• _Task description_:
List every line in the listing below that contains the word "Sultra", matching its capitalization exactly.

• _Source data_:
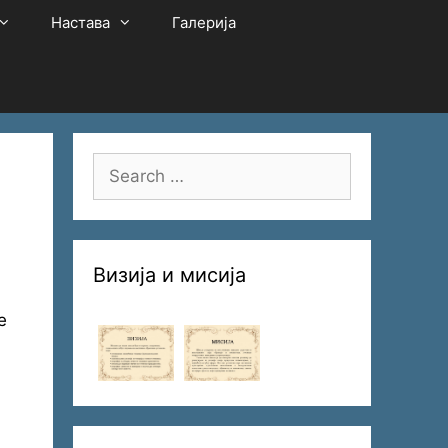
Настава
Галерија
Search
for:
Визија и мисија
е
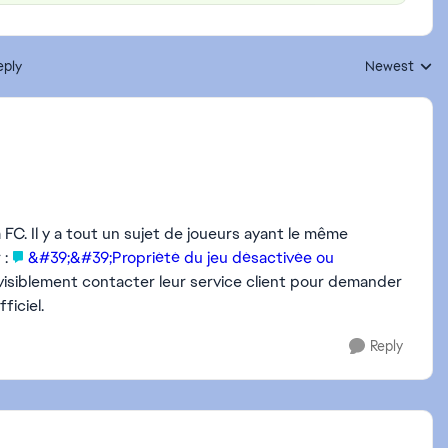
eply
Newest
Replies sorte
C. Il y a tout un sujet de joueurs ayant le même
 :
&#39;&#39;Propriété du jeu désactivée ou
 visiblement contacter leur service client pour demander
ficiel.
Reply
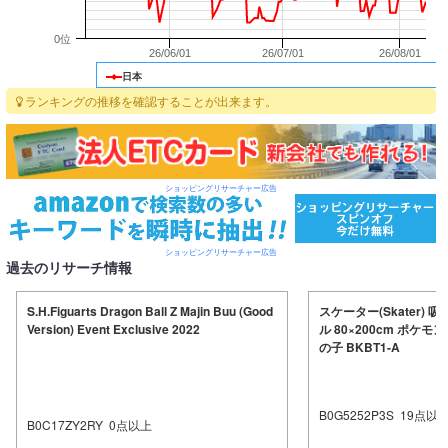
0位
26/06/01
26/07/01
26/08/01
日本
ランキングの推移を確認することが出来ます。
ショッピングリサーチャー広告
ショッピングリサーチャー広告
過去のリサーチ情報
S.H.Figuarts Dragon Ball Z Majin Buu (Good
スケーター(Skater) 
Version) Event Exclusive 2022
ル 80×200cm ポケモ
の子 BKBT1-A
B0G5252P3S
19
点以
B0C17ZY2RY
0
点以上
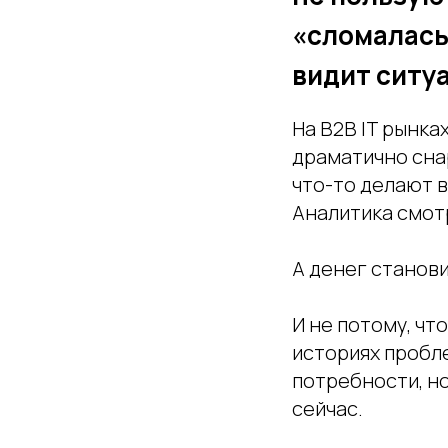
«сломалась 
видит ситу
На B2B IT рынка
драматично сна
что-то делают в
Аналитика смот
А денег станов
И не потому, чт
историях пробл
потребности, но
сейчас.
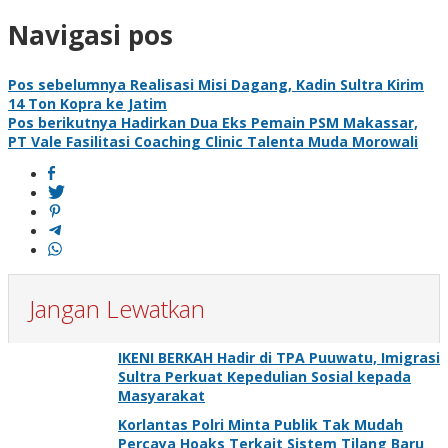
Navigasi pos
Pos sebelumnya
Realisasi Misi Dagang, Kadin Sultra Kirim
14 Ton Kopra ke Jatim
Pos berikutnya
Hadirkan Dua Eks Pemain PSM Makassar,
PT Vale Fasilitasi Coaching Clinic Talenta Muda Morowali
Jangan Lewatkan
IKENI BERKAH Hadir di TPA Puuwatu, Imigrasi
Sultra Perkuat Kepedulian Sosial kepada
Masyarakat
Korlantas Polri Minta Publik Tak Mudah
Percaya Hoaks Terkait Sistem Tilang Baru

• _Expected answer_:
Realisasi Misi Dagang, Kadin Sultra Kirim
Sultra Perkuat Kepedulian Sosial kepada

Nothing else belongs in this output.